Book Review of Database in Depth by C.J Date
A book written in 2005 that talks about the relational theory model and the detailed arguments of C.J Date about it.
A software developer trying to write organic blogs in C# and .NET technologies.

This book is not a book for beginners. A good exposure to different SQL products will help you learn what concepts run on the database products that you use. Although the book doesn’t reference specific products, it focuses on relational model concepts, which form the theoretical foundation of all RDBMS. The book presents C.J Date’s detailed arguments on E.F. Codd’s who is the creator of the relational model, a mathematician at IBM.
Notable C.J Date’s detailed arguments:
Nulls have no place in the relational model.
Views must be updatable, because if they aren’t, we violate the principle of interchangeability.
Database constraint check must be immediate. — this one particularly resonates with me, so I’ll elaborate.
“C.J Date implies that some constraints must be deferred because of real-world modeling, but he didn’t think that the deferred checking should be the default”.
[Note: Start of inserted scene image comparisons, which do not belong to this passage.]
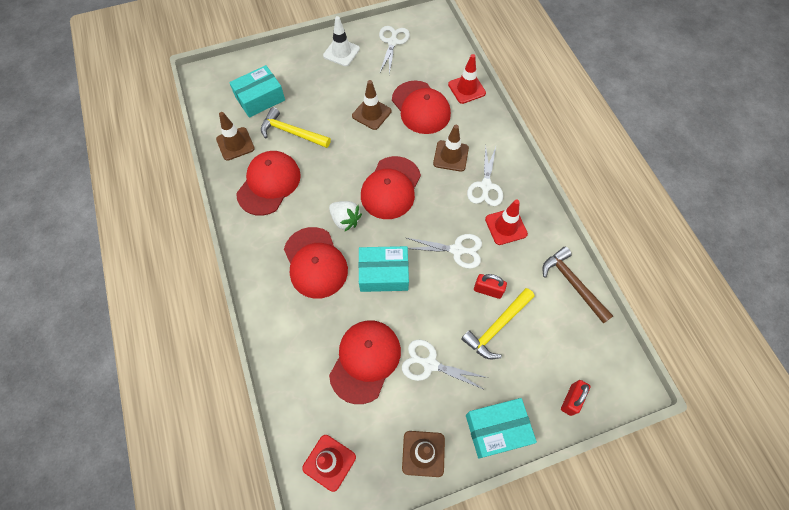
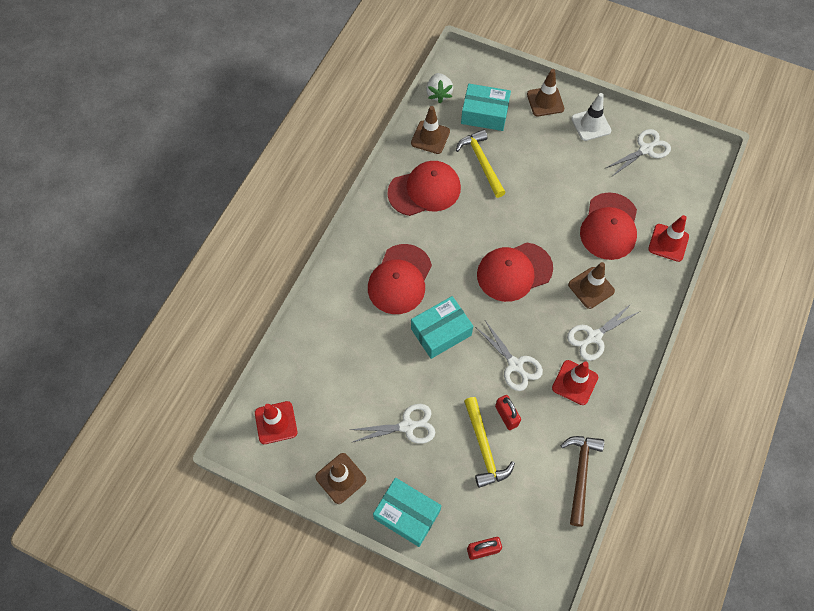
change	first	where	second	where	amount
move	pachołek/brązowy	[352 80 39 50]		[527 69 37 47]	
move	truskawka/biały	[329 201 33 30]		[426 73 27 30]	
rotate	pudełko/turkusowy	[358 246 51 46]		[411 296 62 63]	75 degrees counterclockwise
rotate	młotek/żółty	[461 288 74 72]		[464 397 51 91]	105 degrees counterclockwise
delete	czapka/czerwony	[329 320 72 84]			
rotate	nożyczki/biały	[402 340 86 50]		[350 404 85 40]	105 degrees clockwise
For example, consider a self-referencing table (loosely defined here):
EMP | EmpNo | MgrNo
Constraint: MgrNo ⊆ EmpNo
The constraint is that MgrNo has to be an existing employee
Now, how can we insert the first employee? MgrNo must reference an existing EmpNo because the row doesn’t exist yet. Therefore, we need NULL or deferred checking.
The SQL solution is to allow it to be NULL and defer the foreign key until COMMIT. But date argue that the correct relational solution is to create a new relation.
INSERT INTO EMP VALUES (1, NULL); — Inserting temporary null values on EMP
Creating two new tables called MANAGES — that represent higher position employee.
EMPLOYEE { EmpNo }
MANAGES { EmpNo, MgrNo }
Now using a query INSERT INTO EMPLOYEE VALUES (1); and INSERT INTO MANAGES VALUES (1, 1); will work because the employee exists.
Now there are two points made here.
“ Date implies that some constraints must be deferred because of real-world modeling, but he didn’t think that the deferred checking should be the default”.
- “Database constraints must be satisfied at the statement boundaries” — it should be evaluated at semicolons, then we might not need TRANSACTIONS.“ — Consequently, patterns like Unit of Work (which batch multiple operations into a single transaction to maintain consistency) are not required to handle simple constraint enforcement.
This book is good for anyone who is a practitioner — a backend engineer, dba , data analyst , etc. Having a good grasp of history and knowing your tools concepts will always help you to learn.